Given data
_ _ _

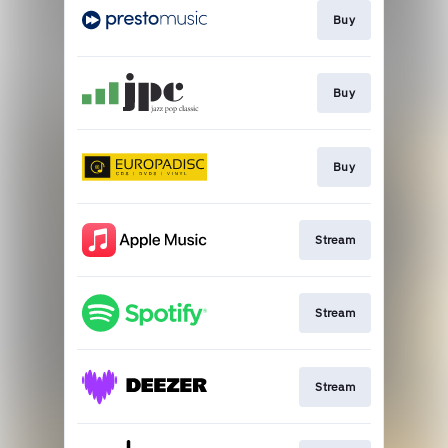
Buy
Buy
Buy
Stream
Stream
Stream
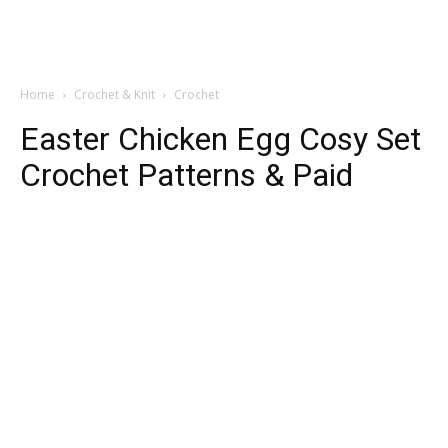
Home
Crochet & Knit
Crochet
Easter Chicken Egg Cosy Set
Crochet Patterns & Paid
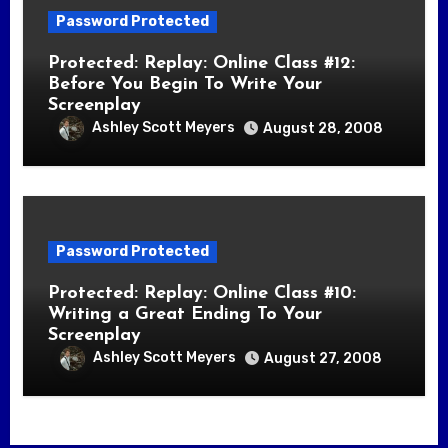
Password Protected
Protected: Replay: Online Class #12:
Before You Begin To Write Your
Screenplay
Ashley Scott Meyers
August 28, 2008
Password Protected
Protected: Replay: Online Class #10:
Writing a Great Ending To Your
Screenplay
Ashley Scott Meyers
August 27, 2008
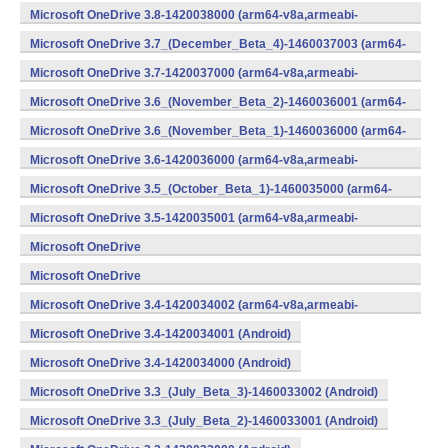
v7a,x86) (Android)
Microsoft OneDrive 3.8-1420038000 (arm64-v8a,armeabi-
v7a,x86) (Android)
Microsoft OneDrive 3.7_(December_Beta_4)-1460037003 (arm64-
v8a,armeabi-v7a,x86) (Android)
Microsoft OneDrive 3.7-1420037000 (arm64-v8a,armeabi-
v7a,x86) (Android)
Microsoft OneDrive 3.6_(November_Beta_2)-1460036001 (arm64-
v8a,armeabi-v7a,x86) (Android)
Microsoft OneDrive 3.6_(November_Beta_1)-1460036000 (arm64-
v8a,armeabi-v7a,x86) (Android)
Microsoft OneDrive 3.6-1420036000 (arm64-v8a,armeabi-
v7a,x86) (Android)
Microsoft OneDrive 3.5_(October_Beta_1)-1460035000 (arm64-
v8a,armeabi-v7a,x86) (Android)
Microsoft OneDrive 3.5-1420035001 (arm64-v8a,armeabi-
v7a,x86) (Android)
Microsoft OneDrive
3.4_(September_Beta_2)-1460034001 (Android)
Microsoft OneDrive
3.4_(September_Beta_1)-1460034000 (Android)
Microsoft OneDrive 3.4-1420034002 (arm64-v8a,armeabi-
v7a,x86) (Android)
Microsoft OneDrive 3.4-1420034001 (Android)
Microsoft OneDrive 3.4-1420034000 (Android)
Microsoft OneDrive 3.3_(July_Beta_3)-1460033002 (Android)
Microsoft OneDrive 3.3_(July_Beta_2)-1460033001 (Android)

_ _ _

What to work on
Print every line of the records from the very beginning through the line containing "Crochet Patterns & Paid", and leave the pictures out.

Output
Buy
Buy
Buy
Stream
Stream
Stream
Home
Crochet & Knit
Crochet
Easter Chicken Egg Cosy Set
Crochet Patterns & Paid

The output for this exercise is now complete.